A recent study published by Justice Quarterly suggests that the city’s crime rate was already falling before Bratton implemented his policies, and concludes that the Broken Windows theory was not the reason for New York’s decreasing crime. The study– the most robust analysis of Broken Windows in New York City to date– examined police data from 1988 to 2001 and found no correlation between misdemeanor arrests and lowering crime rates. Moreover, the increase of police officers had no effect on crime in any of the city’s 75 precincts.
Another knock on Broken WIndows is that all cities in the country saw significant decreases in their crime rates during the same time period as New York, even though they were not implementing Bratton’s strategy. Compared across other large cities, New York’s decreasing crime was not unique. This reality calls into question whether Broken Windows was the reason for New York’s reduction in crime.
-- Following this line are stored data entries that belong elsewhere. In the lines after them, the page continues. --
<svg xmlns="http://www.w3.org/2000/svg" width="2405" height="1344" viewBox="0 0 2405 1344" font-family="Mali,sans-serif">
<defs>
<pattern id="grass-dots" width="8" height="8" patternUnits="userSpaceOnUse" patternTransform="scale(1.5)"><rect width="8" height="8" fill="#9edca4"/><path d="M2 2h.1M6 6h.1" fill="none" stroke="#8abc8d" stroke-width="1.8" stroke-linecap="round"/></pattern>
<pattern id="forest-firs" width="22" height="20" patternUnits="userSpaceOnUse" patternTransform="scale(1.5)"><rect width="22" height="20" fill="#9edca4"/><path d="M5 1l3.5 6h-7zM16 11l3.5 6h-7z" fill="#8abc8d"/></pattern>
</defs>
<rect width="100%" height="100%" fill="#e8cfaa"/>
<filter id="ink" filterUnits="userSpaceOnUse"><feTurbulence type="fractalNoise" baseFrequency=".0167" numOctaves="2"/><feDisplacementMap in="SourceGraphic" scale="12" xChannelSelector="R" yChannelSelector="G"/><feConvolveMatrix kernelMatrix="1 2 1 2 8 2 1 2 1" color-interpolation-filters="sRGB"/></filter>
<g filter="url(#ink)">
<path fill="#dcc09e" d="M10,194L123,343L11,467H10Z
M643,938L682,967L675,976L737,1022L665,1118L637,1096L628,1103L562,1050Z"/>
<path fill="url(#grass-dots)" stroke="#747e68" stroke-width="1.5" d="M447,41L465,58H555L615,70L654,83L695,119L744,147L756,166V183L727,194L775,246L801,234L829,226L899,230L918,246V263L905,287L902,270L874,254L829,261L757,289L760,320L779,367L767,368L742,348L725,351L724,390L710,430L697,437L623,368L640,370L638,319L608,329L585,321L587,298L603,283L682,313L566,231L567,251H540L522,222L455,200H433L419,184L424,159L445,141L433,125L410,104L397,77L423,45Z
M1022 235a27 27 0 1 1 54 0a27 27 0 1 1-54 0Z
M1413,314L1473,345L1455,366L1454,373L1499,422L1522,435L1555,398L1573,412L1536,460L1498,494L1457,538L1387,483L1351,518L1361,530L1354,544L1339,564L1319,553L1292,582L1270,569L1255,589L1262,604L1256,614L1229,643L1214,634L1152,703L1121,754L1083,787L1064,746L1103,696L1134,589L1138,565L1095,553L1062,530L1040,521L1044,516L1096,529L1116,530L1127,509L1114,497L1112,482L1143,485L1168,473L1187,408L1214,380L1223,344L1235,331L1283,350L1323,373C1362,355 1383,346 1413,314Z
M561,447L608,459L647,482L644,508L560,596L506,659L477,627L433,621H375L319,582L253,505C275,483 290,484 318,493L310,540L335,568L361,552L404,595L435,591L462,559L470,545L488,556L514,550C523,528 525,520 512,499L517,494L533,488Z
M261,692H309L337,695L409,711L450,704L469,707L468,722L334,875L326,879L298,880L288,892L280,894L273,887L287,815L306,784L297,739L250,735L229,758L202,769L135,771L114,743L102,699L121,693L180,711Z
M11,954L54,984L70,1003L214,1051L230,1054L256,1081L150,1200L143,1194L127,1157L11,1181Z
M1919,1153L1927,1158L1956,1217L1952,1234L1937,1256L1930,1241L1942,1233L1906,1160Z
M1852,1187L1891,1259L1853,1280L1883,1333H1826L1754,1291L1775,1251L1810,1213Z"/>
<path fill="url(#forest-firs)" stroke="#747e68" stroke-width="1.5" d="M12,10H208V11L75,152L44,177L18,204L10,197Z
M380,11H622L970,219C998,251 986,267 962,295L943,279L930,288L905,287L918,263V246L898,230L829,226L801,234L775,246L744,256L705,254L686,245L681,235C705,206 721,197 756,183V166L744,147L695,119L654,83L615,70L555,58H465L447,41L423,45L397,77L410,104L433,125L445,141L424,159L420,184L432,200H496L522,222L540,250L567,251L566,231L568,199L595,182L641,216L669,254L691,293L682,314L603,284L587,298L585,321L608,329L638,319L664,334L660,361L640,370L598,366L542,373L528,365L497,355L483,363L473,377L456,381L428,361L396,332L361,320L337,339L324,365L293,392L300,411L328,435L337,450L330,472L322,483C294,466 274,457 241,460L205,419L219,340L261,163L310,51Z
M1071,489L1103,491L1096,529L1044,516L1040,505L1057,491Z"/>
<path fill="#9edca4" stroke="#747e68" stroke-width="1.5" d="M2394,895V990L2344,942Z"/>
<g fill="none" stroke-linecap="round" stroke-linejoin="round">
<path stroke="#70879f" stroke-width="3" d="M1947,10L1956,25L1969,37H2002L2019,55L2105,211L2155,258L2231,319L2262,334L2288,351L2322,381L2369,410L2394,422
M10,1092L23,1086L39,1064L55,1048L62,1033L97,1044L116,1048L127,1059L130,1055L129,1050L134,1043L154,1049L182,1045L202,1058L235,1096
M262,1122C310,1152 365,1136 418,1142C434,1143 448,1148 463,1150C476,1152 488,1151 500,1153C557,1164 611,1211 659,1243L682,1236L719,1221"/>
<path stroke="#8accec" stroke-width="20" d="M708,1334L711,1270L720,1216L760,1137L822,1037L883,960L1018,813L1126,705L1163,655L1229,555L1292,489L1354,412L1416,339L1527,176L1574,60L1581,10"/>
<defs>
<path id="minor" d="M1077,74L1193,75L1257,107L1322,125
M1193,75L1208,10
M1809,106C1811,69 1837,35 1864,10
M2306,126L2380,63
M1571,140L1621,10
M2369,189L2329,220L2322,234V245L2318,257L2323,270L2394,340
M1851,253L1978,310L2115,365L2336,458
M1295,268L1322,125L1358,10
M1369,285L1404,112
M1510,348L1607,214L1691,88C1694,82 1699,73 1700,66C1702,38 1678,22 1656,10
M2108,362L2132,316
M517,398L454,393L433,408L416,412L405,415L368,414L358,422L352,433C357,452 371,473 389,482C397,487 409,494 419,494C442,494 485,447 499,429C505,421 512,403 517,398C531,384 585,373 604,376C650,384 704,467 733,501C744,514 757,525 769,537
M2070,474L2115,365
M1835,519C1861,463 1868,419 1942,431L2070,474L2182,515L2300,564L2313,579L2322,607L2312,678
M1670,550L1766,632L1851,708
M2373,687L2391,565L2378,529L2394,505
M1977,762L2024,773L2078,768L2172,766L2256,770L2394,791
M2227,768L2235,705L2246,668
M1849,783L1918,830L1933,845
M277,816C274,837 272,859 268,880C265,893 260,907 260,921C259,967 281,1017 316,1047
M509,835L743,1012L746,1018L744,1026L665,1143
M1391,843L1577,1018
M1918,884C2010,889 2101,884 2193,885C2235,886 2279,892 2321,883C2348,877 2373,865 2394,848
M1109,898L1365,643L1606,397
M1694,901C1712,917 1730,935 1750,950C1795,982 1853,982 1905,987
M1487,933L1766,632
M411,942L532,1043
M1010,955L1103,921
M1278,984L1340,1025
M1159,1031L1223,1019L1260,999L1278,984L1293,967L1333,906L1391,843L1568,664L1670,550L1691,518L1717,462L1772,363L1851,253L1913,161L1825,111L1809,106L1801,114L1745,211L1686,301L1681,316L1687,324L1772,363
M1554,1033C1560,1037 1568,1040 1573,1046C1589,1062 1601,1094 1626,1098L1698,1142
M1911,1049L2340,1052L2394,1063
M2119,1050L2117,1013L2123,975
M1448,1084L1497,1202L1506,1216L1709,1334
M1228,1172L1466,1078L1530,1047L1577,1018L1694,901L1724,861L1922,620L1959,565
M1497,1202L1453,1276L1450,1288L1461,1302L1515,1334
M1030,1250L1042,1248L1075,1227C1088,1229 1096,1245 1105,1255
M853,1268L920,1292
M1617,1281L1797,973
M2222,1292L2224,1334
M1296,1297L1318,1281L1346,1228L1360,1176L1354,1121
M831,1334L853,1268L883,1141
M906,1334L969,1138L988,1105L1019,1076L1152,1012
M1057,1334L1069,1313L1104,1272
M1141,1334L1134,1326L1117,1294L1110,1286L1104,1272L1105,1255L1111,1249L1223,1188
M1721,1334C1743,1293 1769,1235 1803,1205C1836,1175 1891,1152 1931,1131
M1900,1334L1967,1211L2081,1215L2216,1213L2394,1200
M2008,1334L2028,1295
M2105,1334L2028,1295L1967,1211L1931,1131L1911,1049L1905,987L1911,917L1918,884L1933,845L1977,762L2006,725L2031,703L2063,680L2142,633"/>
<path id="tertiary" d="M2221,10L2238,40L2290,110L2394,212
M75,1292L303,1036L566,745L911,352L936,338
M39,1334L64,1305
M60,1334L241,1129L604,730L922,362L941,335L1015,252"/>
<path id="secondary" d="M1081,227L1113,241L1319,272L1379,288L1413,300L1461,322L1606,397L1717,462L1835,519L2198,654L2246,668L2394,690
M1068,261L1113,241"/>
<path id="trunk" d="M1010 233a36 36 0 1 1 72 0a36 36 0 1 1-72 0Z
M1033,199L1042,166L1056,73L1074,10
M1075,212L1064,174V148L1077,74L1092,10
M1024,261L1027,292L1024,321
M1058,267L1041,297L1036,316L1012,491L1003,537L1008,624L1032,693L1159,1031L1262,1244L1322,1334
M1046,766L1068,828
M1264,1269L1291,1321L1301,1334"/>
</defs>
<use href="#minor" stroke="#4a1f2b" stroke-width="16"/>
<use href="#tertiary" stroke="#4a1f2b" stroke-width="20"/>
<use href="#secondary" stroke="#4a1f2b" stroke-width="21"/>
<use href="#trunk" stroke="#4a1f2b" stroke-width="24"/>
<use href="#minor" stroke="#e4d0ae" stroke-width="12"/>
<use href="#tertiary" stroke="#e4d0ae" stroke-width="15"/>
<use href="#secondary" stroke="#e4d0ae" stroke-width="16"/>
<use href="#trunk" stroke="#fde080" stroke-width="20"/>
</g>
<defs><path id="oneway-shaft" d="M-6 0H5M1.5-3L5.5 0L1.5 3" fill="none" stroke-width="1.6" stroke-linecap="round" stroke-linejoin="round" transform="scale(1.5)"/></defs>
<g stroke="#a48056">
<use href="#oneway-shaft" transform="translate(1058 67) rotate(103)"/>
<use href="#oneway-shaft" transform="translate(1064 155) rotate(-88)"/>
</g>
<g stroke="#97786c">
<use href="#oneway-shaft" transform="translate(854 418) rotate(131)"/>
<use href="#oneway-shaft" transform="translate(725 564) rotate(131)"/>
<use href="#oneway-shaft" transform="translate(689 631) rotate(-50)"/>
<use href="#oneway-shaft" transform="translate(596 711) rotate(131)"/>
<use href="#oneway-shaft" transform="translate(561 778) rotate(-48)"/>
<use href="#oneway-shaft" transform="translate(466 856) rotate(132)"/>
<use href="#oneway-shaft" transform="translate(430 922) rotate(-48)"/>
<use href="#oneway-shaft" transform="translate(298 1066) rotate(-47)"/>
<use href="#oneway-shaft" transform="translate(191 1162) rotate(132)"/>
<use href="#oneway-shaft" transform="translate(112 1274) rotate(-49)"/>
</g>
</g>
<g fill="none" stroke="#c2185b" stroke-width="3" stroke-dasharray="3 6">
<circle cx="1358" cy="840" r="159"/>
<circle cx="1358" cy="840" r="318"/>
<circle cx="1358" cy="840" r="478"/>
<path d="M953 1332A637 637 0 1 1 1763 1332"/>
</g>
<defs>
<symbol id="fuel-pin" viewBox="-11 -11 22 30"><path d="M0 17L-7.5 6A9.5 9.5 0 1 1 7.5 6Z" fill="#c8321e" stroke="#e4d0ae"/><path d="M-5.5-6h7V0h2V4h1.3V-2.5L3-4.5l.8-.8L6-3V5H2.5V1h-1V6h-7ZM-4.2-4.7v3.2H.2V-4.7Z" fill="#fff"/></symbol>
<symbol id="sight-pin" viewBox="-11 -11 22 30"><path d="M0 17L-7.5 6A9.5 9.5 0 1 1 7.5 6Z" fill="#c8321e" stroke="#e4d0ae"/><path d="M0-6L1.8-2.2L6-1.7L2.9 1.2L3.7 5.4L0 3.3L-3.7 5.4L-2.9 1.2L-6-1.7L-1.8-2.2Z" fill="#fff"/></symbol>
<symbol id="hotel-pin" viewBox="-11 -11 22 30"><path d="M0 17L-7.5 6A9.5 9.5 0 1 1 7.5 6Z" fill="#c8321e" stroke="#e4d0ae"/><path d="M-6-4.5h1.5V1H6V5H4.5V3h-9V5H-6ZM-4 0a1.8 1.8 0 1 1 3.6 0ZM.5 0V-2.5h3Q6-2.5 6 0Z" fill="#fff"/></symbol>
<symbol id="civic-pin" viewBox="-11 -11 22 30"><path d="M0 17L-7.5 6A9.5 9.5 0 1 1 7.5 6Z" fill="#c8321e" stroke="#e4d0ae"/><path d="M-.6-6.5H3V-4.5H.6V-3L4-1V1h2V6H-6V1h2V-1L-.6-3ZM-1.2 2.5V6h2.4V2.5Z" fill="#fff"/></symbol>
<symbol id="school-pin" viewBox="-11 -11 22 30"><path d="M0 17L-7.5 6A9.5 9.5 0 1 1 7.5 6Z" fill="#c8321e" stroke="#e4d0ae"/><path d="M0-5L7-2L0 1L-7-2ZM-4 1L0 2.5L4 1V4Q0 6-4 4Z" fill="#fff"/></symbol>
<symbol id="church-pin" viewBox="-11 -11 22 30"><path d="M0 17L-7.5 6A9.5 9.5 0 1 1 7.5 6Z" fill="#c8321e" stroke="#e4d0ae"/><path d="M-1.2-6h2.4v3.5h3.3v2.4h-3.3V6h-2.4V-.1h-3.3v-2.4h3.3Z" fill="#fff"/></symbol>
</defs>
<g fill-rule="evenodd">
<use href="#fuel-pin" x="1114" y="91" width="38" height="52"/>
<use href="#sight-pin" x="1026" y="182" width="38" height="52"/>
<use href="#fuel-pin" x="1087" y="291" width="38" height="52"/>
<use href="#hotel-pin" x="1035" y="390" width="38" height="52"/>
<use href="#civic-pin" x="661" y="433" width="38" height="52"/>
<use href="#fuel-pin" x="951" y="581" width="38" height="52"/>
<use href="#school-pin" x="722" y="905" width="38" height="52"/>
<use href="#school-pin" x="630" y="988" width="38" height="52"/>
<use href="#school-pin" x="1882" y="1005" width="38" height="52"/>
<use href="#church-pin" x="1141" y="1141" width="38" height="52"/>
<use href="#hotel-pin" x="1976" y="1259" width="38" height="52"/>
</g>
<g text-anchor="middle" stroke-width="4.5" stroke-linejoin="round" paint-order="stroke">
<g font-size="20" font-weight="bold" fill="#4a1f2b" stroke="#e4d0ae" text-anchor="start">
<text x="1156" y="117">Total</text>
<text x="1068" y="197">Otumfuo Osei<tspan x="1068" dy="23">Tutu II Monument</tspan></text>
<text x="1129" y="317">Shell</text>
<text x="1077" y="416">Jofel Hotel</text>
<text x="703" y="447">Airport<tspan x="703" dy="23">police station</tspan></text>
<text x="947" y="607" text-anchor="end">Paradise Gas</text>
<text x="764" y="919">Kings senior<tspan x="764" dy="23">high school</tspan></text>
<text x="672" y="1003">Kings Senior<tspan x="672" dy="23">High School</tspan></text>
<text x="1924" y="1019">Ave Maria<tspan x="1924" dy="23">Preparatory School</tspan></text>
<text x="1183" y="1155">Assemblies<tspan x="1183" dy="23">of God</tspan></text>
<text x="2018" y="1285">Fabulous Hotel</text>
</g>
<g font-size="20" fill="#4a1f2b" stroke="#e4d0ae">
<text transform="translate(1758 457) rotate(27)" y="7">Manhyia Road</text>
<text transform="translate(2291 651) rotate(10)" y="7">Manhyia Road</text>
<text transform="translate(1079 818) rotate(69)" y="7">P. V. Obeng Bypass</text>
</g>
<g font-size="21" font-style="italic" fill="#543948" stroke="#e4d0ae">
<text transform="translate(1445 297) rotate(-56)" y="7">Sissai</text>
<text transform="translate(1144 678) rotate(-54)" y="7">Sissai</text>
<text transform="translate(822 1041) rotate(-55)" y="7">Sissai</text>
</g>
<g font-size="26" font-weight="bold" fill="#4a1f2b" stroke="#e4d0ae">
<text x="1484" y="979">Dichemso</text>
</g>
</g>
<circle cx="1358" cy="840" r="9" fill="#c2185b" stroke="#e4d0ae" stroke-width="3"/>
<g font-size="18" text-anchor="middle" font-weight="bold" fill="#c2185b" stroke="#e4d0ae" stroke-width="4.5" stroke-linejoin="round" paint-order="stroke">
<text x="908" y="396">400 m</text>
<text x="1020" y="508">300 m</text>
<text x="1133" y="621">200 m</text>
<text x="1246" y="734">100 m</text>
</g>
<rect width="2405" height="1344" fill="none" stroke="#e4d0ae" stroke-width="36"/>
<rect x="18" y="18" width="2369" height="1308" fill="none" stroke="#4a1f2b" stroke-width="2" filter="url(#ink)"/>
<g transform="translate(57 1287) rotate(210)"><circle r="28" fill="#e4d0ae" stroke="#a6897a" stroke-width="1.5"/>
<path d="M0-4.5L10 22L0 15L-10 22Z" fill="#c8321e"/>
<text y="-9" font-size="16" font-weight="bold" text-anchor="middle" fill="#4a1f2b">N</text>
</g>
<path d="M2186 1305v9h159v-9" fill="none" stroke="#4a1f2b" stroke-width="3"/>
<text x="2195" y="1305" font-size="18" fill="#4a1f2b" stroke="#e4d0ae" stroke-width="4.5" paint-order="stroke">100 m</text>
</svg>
Broken Windows is not only challenged by the data, but social research also casts doubt on the premise that neighborhood blight is perceived as an indicator of danger. Extensive research of Chicago neighborhoods discovered that race had far more to do with perceptions of safety and neglect than did the physical environment. Researchers examined Chicago neighborhoods, recording all the “blight” they could see. They then showed videos of this blight to neighborhood residents, and they found that the presence of minority groups had a far higher correlation with perceptions of safety than did the presence of blight– even amongst minority groups themselves. The authors conclude that Broken Windows may have little effect on neighborhood perceptions compared to the area’s racial composition.
All of the evidence I have presented begs the question; If Broken Windows has little to no affect on overall crime rates, how did crime fall so dramatically in the 90s? No one is quite sure, but there are many theories. The popular book Freakonomics found that the decrease in crime correlates closely with the legalization of abortion. Other studies have claimed links between crime and a decrease in exposure to lead. Some also credit the expansion of the crack-cocaine market to a decrease in crime, as more supply made selling and obtaining drugs less dangerous. Taken together, these theories show that decreasing crime may have much more to do with socioeconomic factors than police tactics.
Despite all the evidence I have presented here, I am not implying that a Broken Windows strategy is necessarily a bad thing. Smaller crimes are one of the biggest issues here in Stockton as they affect everyone. I hate driving past walls of graffiti and blight just as much as the next person, and dedicating resources to combat these types of quality of life problems is sorely needed. And Bratton also has tremendous experience working in several different cities, and some of his other policies may very well work with Stockton. With that being said, the evidence suggests that a Broken Windows strategy should not be touted as a way to curb violent crime overall. We certainly need more police officers, but focusing on misdemeanors does not appear to be correlated with decreasing violence. Could this strategy play out differently in Stockton? Sure. Our crime issues are unique, however, we should keep in mind that data from other cities does not support Bratton’s belief that increasing misdemeanor charges will lead to an overall decrease in violent crime.